• [What this task involves]:
Once you reach the line containing "Commercial real estate" in the entries below, write out that line and each one after it down to the line containing "Subsidiaries of Thermo", exactly and with nothing added.

• [Listed records]:
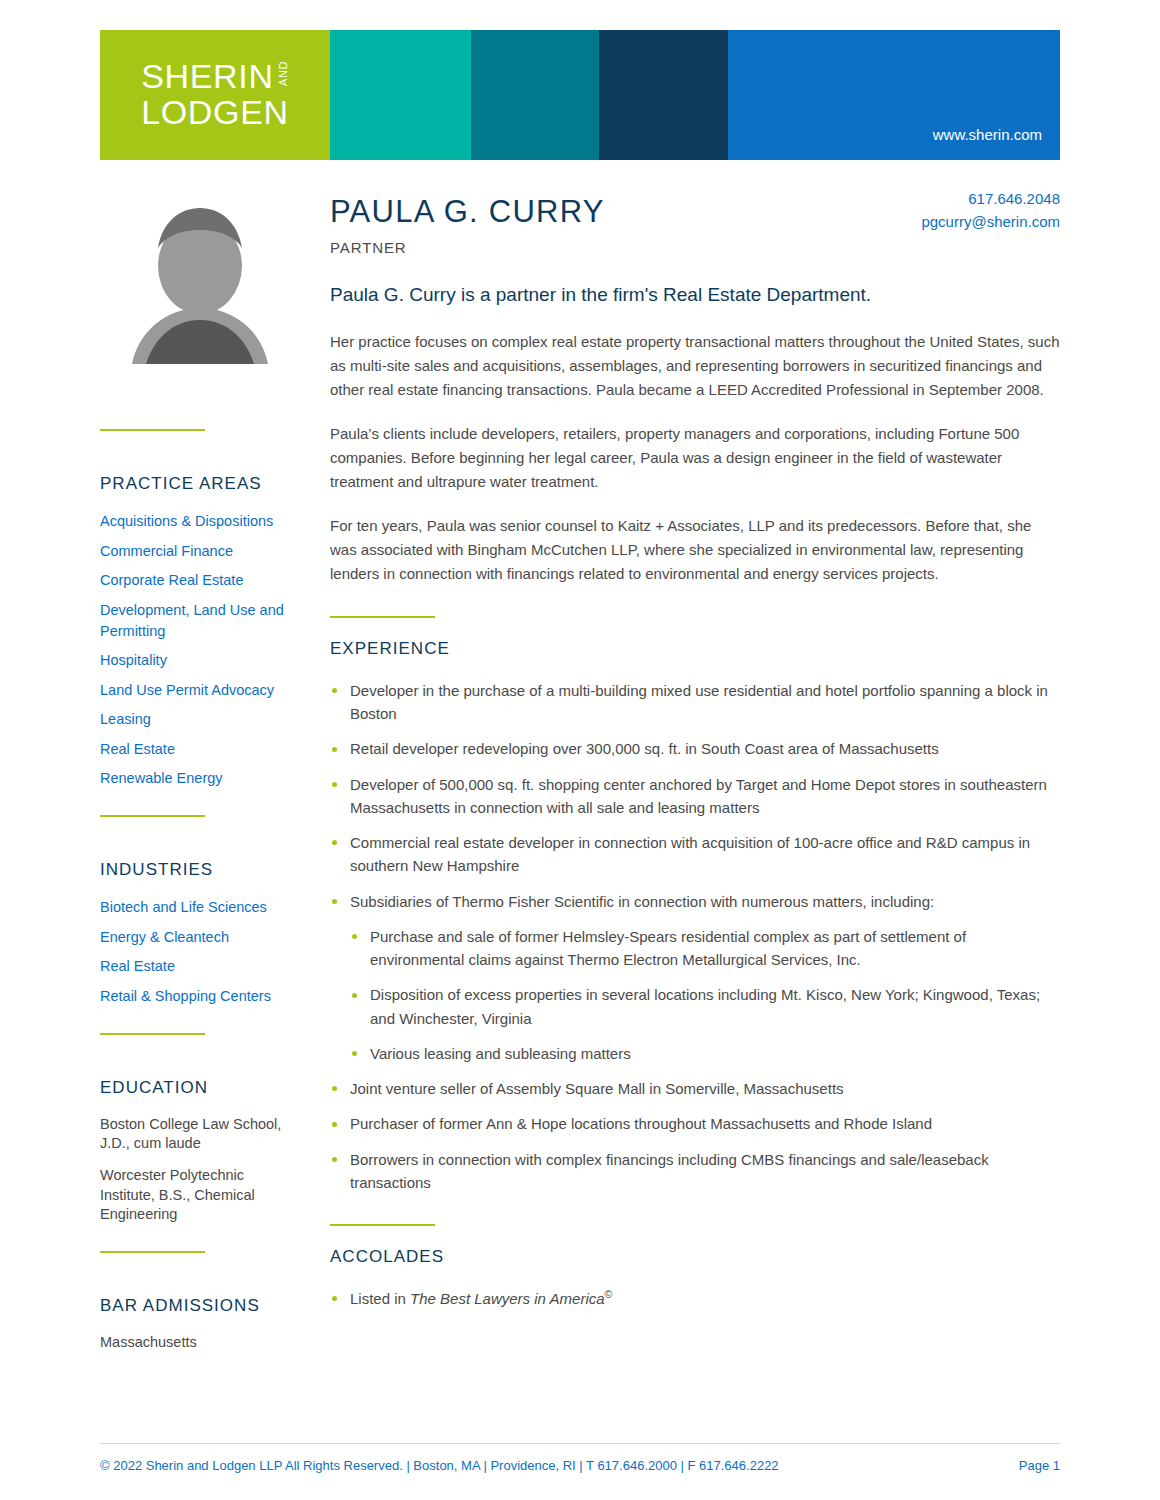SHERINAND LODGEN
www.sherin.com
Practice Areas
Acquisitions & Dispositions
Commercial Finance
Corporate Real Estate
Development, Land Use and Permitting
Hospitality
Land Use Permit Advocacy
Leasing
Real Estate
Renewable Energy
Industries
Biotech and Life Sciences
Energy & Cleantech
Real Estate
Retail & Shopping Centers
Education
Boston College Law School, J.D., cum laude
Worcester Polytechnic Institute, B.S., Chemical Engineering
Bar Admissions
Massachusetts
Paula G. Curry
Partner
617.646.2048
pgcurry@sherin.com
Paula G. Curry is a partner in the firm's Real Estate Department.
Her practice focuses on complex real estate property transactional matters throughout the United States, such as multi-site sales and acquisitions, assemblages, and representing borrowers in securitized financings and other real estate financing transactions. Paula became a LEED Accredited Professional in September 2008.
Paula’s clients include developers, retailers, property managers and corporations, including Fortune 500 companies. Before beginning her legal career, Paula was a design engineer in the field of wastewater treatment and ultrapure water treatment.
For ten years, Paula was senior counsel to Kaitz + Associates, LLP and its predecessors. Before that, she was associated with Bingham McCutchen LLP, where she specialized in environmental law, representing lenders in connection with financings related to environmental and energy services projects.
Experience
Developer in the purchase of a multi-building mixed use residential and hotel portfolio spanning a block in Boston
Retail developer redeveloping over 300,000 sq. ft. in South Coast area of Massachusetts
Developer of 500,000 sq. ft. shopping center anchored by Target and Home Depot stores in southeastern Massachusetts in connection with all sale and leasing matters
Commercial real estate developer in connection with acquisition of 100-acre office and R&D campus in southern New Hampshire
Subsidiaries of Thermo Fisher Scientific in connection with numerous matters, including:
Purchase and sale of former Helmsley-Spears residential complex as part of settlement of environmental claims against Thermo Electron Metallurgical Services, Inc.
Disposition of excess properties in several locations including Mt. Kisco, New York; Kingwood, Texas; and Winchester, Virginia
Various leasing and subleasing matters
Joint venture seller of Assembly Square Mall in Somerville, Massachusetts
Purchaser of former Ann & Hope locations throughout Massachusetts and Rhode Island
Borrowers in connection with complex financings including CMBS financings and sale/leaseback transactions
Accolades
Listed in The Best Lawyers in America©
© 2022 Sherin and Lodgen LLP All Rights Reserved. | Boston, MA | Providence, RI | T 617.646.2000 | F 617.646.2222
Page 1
---
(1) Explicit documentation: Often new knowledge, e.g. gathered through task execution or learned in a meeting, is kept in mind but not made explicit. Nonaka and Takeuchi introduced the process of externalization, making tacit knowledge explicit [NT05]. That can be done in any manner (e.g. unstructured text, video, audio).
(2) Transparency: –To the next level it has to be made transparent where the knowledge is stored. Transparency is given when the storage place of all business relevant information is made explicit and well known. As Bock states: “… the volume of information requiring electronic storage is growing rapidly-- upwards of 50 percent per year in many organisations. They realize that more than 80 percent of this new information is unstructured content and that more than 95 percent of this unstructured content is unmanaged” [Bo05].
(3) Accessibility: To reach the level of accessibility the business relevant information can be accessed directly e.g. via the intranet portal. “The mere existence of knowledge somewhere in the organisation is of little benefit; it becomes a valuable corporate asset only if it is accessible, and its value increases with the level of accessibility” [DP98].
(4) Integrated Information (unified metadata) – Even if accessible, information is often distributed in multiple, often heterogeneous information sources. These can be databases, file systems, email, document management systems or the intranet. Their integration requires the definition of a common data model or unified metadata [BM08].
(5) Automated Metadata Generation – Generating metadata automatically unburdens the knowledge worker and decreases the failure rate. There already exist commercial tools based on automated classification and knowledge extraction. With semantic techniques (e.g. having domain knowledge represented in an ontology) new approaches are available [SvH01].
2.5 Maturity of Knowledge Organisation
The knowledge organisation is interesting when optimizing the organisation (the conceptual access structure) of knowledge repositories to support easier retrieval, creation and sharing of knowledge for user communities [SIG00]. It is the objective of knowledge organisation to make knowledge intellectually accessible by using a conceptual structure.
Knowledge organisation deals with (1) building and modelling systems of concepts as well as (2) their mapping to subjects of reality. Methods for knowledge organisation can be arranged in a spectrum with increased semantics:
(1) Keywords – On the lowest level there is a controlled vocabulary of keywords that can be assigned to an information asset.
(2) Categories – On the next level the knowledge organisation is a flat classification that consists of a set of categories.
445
* * *
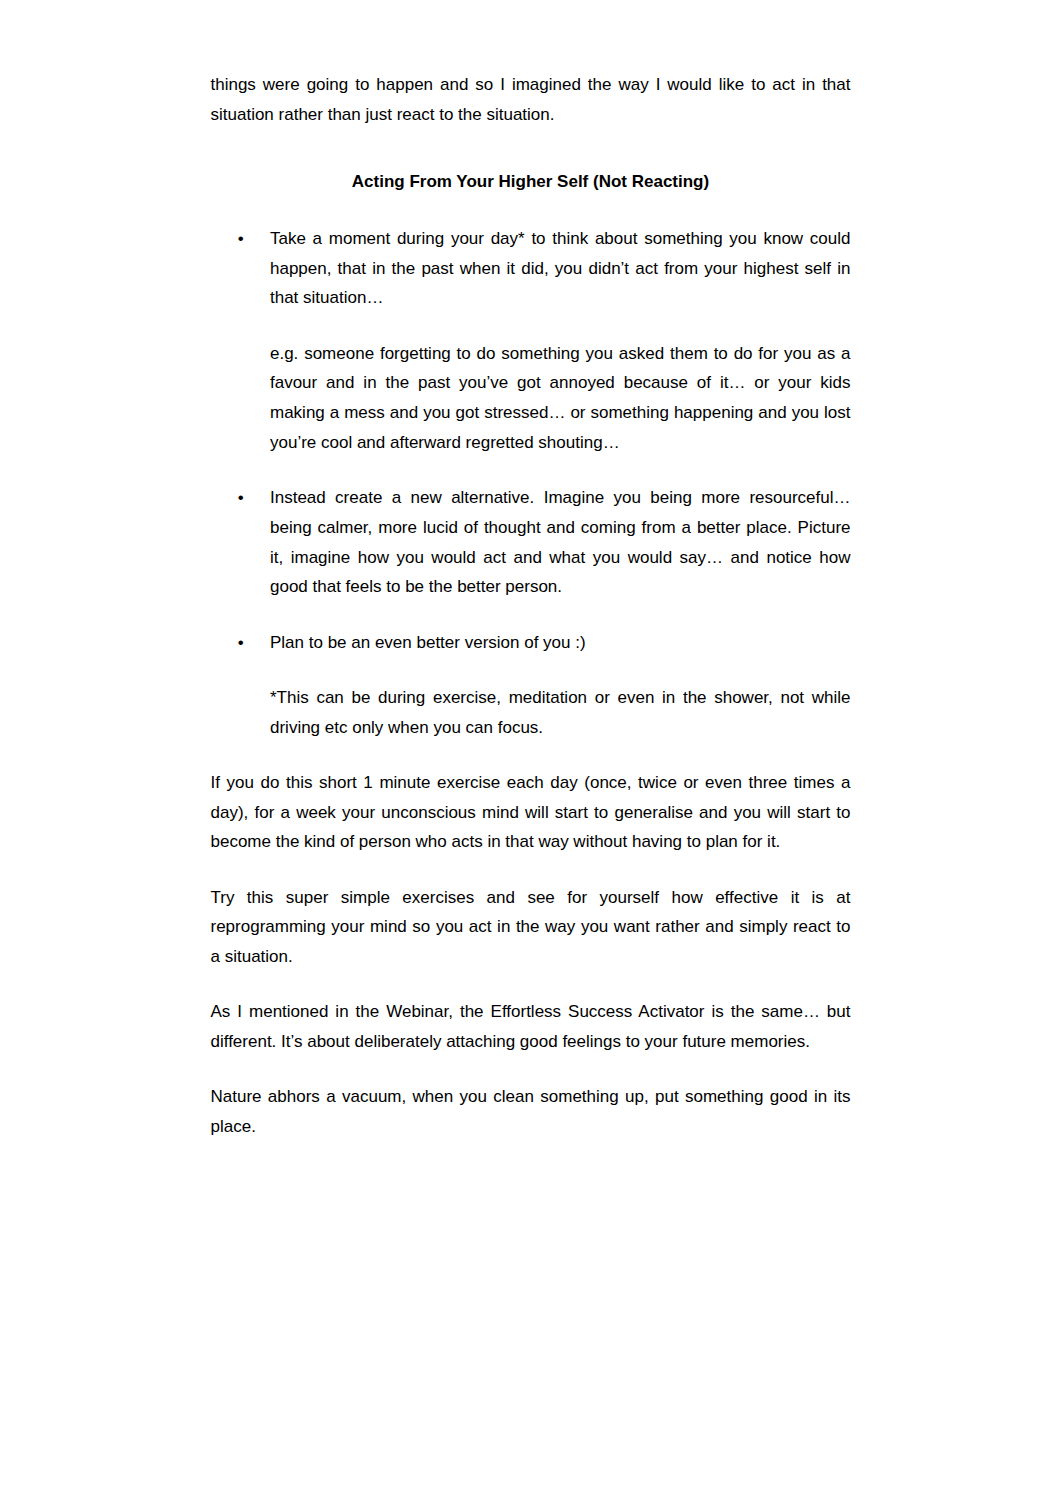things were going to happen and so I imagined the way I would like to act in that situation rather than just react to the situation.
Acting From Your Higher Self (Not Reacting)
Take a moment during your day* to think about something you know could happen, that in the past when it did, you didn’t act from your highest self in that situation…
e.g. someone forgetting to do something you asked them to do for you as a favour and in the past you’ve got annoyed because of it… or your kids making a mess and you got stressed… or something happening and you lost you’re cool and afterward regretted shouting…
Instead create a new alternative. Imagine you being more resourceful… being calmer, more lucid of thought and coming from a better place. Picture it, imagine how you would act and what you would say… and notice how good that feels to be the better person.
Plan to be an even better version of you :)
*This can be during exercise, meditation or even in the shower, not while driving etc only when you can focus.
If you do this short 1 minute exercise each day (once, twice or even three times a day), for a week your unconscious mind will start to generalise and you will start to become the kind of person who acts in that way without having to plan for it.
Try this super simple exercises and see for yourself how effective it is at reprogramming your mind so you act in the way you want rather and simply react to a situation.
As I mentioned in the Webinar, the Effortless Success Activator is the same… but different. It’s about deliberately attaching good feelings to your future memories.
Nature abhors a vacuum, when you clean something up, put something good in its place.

• [Expected answer]:
Commercial real estate developer in connection with acquisition of 100-acre office and R&D campus in southern New Hampshire
Subsidiaries of Thermo Fisher Scientific in connection with numerous matters, including:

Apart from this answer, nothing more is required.